124. Concernant la mise en oeuvre de la Convention-cadre, le Comité consultatif considère que la Moldova a fait des efforts appréciables afin d'établir un cadre légal et institutionnel pour la protection des minorités nationales. Le Comité consultatif note également la préoccupation de la Moldova pour la mise en oeuvre de la Convention-cadre dans la pratique, notamment dans les domaines de l'éducation et de la culture. Néanmoins, un nombre d'insuffisances et de difficultés subsistent dans des domaines comme l'accès aux médias, la participation aux affaires publiques, l'usage des langues minoritaires, notamment lorsqu'il s'agit de personnes appartenant à des minorités nationales désavantagées ou numériquement moins importantes.

125. Le Comité consultatif note l'adoption, en août 2001, d'une loi organique régissant la protection des minorités nationales et considère que les changements législatifs requis pour la mise en oeuvre de cette loi devraient être effectués sans retard, en consultation avec les intéressés, afin d'assurer la cohérence de la législation moldave pertinente pour ce domaine. Vu que la loi ci-dessus mentionnée prévoit un engagement étatique substantiel en faveur de la langue russe, le Comité consultatif est d'avis que, dans la mise en oeuvre de cette loi ainsi que de la nouvelle législation afférente, les autorités moldaves devrait assurer une protection appropriée des personnes appartenant à toutes les minorités nationales et de leurs identités linguistiques et culturelles respectives, y compris de celles qui sont désavantagées ou numériquement moins importantes.

126. S'agissant de la pratique, le Comité consultatif note, tout en reconnaissant l'esprit de tolérance et de dialogue interethnique présent dans la société moldave, que des tensions sont apparues autour des mesures prises ou annoncées par le gouvernement dans le domaine linguistique. Le Comité consultatif est d'avis que, afin d'apaiser les tensions et pour éviter l'intolérance linguistique, une approche équilibrée s'impose dans ce domaine. Il est essentiel, en vue de la préservation du dialogue interethnique, que les intérêts légitimes de la majorité moldave ainsi que de toutes les minorités nationales soient respectés.

127. Le Comité consultatif note l'existence d'une division entre les médias de langue moldave et ceux de langue russe. De même, il constate un important déséquilibre entre les différentes minorités nationales, en ce qui concerne leur accès à et leur présence dans les médias. Le Comité consultatif estime que les autorités devraient accorder un soutien accru aux minorités nationales désavantagées dans ce domaine, notamment à la minorité ukrainienne, afin d'assurer un équilibre en ce qui concerne l'accès à et la présence dans les médias.
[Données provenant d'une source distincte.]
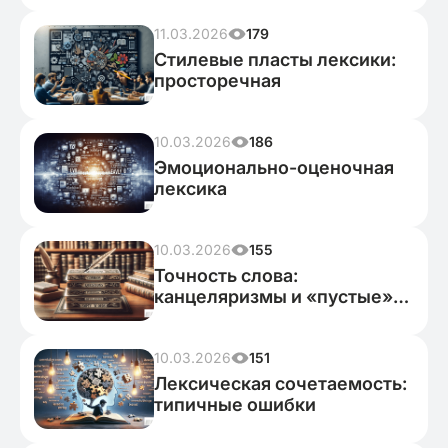
11.03.2026
179
Стилевые пласты лексики:
просторечная
10.03.2026
186
Эмоционально-оценочная
лексика
10.03.2026
155
Точность слова:
канцеляризмы и «пустые»
слова
10.03.2026
151
Лексическая сочетаемость:
типичные ошибки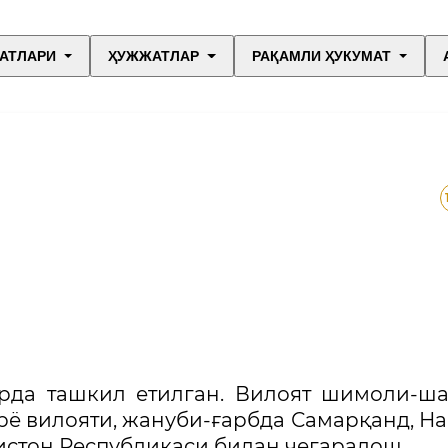
АТЛАРИ
ҲУЖЖАТЛАР
РАҚАМЛИ ҲУКУМАТ
брда ташкил етилган. Вилоят шимоли-ш
рё вилояти, жануби-ғарбда Самарқанд, Н
стон Республикаси билан чегарадош.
128. Le Comité consultatif est d'avis que, dans la mise en oeuvre de la Convention-cadre dans le domaine de l'éducation, il est essentiel qu'il y ait des consultations avec les intéressés sur toutes les mesures envisagées, afin de pouvoir fournir une réponse équilibrée aux besoins spécifiques des différentes minorités nationales et assurer leur accès équitable aux ressources disponibles. Une attention spéciale devrait être accordée aux minorités numériquement moins importantes et à celles qui ne peuvent pas disposer du soutien d'un Etat-parent.

129. Malgré certaines initiatives récentes de la part des autorités, le Comité consultatif est d'avis que la mise en oeuvre de la Convention-cadre n'est pas totalement probante en ce qui concerne les Rom. Le Comité consultatif est préoccupé par les graves difficultés socio-économiques auxquelles se confrontent certains Rom, ainsi que par la discrimination dont ils font l'objet dans certains domaines. Le Comité consultatif estime qu'une action urgente de la part des autorités s'impose, afin d'améliorer la situation de ces personnes et de favoriser leur réelle intégration dans la société moldave.